Un fossile bien conservé découvert au Canada a confirmé l’existence du plus grand scorpion jamais répertorié. La découverte a été annoncée dans une étude parue le 2 juin 2026 dans la revue britannique Palaeontology. Le spécimen appartient au genre Eramoscorpius, un scorpion préhistorique resté mal documenté jusqu’ici. Il a 415 millions d’années.
Comment on a découvert et classé Eramoscorpius
Mis au jour en 2015, le fossile d’Eramoscorpius a permis de trancher une énigme paléontologique vieille de plus d’un siècle. L’équipe du Dr Richie Howard, conservateur des arthropodes fossiles au Musée d’Histoire Naturelle de Londres, s’est appuyée sur ce spécimen pour revoir la classification de restes jusque-là mal identifiés. Henry Woodward l’avait d’abord décrit en 1871 comme un grand crustacé ; l’animal a ensuite été reclassé à partir des éléments anatomiques disponibles.
Cet arthropode du Silurien mesurait plus d’un mètre, avec des pinces de 16 centimètres. Il se déplaçait aussi bien dans l’eau que sur la terre ferme et dominait son écosystème comme prédateur, à la manière des requins préhistoriques. Son aire correspond aujourd’hui à l’Angleterre et au Pays de Galles. Les plaines inondables de l’époque ne subissaient pas encore la concurrence des vertébrés terrestres, ce qui a favorisé le gigantisme de ces arthropodes.
Son rôle dans l’écosystème et ce que ça nous apprend sur l’évolution
Eramoscorpius se plaçait au sommet de la chaîne alimentaire locale. Il chassait des arthropodes plus petits, des poissons et d’autres proies aquatiques. « Les ancêtres des reptiles, des mammifères et des oiseaux n’avaient pas encore migré vers les milieux terrestres », souligne le Dr Howard, ce qui explique l’absence de grands concurrents sur la terre ferme.

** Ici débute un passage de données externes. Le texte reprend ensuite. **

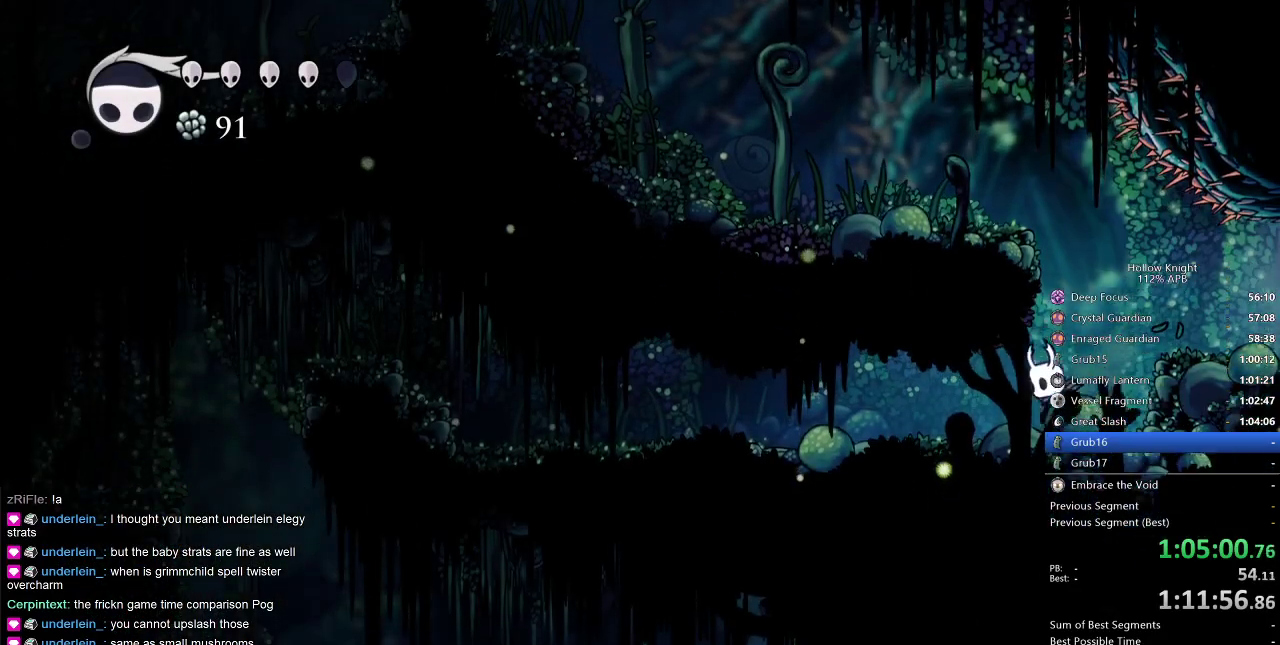
{"keys": ["left"], "events": [[100, "dash", "down"], [234, "dash", "up"]]}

Sans prédateurs terrestres, des arthropodes comme Eramoscorpius ont pu atteindre des tailles colossales. « Quand on pense aux arthropodes géants, on songe surtout aux mille-pattes comme Arthropleura ou aux libellules géantes du Carbonifère », note le Dr Howard. Les requins fossiles renseignent sur la vie marine d’une époque où la Terre était couverte de mers peu profondes.
Les pistes pour les recherches à venir
L’étude du Dr Richie Howard repousse les limites de taille connues pour les arthropodes préhistoriques et ouvre des pistes pour la suite. Les fossiles de comparaison, notamment ceux conservés au Natural History Museum de Londres, restent fragmentaires et ne montrent pas le telson. Des fouilles plus poussées dans les sédiments dévoniens du Royaume-Uni pourraient livrer d’autres indices sur l’animal.